George Robertson Keynote Speaker
- NATO Secretary General (1999-2004)
- UK Defence Secretary (1997-99)
- Special Adviser to BP - highly experienced politician with an international profile
George Robertson's Biography
Lord (George) Robertson is a Special Adviser to BP plc and Vice Chair of the Royal Edinburgh Military Tattoo. He also Chairs the FIA Foundation and Western Ferries (Clyde) Ltd and he is a Senior Counsellor with The Cohen Group (Washington DC).
He was the 10th Secretary General of NATO and Chairman of the North Atlantic Council from 1999 to 2003 and UK Secretary of State for Defence from 1997-1999. He was Shadow Secretary of State for Scotland in the Shadow Cabinet from 1992-1997 and Principal Opposition Spokesman on Europe from 1983-92. He was Member of Parliament for Hamilton and then Hamilton South from 1978 -99 and joined the House of Lords in 1999. He became a member of Her Majesty’s Privy Council in 1997.
He is a Trustee of the British Forces Foundation, an Elder Brother of Trinity House, Chairs the Ohrid Group (friends of North Macedonia), is a member of the House of Lords Select Committee on the Constitution, on the International Advisory Board of Equilibrium Gulf (Bahrain) and a member of the Advisory Board of the United Nations Road Safety Trust Fund.
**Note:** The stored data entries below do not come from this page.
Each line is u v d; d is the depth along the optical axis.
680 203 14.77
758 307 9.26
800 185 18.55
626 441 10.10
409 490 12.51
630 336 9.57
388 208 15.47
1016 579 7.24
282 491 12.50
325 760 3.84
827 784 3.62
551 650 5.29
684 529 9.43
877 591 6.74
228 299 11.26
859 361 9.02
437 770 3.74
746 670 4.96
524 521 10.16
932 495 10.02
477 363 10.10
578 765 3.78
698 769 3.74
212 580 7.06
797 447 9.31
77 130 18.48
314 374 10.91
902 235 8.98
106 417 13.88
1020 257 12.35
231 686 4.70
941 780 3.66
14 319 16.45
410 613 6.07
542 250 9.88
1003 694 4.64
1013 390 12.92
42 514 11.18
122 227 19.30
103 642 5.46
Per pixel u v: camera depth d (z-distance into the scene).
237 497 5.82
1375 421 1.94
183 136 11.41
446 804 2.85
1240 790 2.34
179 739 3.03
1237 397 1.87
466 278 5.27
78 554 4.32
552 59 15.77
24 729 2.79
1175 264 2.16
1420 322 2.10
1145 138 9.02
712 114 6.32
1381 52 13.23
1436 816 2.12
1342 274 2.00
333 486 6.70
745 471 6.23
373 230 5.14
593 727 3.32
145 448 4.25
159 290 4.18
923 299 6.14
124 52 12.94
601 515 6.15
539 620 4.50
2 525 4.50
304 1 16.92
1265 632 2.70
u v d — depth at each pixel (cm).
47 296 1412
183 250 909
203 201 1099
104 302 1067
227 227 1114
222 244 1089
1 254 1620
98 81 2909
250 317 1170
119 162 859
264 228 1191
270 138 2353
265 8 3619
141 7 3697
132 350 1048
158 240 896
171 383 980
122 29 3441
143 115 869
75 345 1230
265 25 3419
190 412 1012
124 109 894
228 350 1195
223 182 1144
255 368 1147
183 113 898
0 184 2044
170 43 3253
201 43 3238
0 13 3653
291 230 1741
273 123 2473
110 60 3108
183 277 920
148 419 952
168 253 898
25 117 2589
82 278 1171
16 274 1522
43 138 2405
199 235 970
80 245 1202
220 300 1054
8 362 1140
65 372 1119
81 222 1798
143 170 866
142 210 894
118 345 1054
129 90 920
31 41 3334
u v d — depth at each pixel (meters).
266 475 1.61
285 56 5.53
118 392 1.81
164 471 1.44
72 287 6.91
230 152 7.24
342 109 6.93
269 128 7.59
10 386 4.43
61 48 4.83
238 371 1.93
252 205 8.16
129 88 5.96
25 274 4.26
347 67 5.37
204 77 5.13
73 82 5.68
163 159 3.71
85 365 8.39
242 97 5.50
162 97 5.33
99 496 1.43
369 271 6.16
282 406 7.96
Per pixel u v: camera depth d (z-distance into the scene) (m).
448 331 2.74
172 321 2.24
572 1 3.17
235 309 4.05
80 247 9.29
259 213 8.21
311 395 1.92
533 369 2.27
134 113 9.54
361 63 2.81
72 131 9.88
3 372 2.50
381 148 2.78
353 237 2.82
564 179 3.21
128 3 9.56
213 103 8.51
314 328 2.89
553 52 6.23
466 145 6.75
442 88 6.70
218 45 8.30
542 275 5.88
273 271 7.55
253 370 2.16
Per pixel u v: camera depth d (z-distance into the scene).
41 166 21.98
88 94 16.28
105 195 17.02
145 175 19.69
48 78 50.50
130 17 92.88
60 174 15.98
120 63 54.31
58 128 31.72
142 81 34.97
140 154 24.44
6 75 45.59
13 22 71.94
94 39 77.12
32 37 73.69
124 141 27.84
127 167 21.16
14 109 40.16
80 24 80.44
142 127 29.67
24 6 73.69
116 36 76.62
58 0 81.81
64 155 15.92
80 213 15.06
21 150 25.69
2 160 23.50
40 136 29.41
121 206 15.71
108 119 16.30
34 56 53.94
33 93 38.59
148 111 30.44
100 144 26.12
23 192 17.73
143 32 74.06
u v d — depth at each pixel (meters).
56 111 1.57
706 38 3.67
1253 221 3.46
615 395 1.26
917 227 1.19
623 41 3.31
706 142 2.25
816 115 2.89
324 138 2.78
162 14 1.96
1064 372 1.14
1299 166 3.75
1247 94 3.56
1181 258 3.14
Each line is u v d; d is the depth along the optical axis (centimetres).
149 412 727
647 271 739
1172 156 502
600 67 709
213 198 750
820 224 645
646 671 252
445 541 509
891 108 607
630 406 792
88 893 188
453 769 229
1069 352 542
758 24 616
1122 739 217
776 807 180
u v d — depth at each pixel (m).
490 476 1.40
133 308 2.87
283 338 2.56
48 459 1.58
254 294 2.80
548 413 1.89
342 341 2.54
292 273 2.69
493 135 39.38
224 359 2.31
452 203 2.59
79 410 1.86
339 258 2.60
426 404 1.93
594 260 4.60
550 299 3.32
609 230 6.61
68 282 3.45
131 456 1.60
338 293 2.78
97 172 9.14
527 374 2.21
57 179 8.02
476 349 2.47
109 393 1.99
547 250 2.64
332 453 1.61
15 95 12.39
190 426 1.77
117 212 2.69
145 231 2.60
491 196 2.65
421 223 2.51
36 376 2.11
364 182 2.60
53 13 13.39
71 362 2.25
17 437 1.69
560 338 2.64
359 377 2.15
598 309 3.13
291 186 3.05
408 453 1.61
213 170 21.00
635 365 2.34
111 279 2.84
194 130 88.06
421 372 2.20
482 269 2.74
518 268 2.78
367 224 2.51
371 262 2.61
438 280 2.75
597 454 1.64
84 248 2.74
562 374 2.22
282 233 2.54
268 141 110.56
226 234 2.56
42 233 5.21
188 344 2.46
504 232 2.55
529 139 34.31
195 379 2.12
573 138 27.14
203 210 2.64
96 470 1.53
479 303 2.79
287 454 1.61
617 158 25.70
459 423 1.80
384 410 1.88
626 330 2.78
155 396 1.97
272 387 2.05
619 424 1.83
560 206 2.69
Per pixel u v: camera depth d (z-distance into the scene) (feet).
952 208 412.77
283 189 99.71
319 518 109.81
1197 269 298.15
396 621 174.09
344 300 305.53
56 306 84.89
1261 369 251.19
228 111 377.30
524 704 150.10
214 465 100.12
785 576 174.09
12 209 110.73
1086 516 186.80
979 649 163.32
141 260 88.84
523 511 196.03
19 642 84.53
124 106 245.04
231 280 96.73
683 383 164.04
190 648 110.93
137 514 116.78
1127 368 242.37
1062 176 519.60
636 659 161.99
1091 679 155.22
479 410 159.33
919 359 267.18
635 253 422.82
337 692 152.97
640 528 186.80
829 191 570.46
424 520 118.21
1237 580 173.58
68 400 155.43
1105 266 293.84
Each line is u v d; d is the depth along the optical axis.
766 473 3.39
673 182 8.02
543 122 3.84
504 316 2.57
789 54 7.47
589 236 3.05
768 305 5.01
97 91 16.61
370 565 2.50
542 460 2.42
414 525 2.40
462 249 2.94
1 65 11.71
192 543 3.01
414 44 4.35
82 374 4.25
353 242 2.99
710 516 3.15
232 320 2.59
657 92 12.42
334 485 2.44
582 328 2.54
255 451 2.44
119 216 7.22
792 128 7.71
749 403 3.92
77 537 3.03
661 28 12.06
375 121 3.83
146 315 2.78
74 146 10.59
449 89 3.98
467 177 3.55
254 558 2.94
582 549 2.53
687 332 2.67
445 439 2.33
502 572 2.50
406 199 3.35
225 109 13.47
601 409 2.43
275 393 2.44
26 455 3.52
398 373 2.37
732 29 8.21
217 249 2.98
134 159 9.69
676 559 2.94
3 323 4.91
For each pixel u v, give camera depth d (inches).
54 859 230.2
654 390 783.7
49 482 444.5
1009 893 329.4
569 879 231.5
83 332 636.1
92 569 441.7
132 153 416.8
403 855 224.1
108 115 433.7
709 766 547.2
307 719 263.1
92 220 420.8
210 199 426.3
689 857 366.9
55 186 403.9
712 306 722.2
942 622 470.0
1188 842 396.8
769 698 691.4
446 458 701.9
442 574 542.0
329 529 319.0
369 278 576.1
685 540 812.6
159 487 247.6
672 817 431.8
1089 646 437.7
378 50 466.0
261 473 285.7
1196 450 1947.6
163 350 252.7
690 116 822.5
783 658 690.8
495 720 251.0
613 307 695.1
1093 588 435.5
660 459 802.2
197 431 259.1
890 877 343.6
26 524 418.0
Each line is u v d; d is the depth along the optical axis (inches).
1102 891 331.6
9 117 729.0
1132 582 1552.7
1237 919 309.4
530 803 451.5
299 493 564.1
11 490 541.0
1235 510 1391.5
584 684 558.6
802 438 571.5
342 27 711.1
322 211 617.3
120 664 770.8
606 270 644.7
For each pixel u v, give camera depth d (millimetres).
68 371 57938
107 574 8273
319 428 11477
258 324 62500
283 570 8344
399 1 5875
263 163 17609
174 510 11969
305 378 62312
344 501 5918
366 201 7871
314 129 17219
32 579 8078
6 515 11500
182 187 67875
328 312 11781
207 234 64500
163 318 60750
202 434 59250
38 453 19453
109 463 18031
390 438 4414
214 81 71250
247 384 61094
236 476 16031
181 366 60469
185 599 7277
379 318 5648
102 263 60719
He is a Senior Adviser to Chatham House and on the Advisory Councils of the Centre for European Reform, the International Institute for Strategic Studies and the International Advisory Board of the US Atlantic Council.
Former positions include Chair of the Ditchley Foundation and of the John Smith Memorial Trust, Vice Chair of the British Council and the Westminster Foundation for Democracy, a Joint President of Chatham House, a Governor of the Scottish Police College, a Board Member of the Scottish Development Agency and the Scottish Tourist Board, Trustee of the Queen Elizabeth Diamond Jubilee Trust and Hon Colonel of the London Scottish Regiment. He was a Prime Ministerial appointment to the Advisory Board of the commemorations of World War One. He co-chaired in 2019 with former French Prime Minister Bernard Cazeneuve, a Joint Kings College/Institut Montagne study on British French defence cooperation.
In the private sector he was Deputy Chair of TNK-BP (BP’s Russian Joint Venture) and Chaired its Audit Committee, Deputy Chair of Cable and Wireless plc and Chair of Cable and Wireless International, and a Non-Executive Director of the Weir Group plc (where he was Senior Non-Executive Director), the Smiths Group plc and Monaco Telecom SA. He was short-listed in the Sunday Times Non-Executive Directors Awards.
He has a number of Honorary Doctorates including from Dundee, St Andrews, Bradford, Lincoln, Robert Gordons, Glasgow Caledonian and Stirling Universities, the European University of Armenia and the National Academies of Azerbaijan and Kyrgyzstan. He is an Honorary Fellow of the Royal Society of Edinburgh and a Fellow of the Royal College of Defence Studies. He is an Honorary Professor at Stirling University and Visiting Professor at Kings College, London.
He is one of the sixteen Knights of the Thistle (KT), Chancellor (till this year) and Knight Grand Cross of the Order of St Michael and St George (GCMG), and among several high international honours received, he was awarded the highest American civilian honour, the Presidential Medal of Freedom in 2003.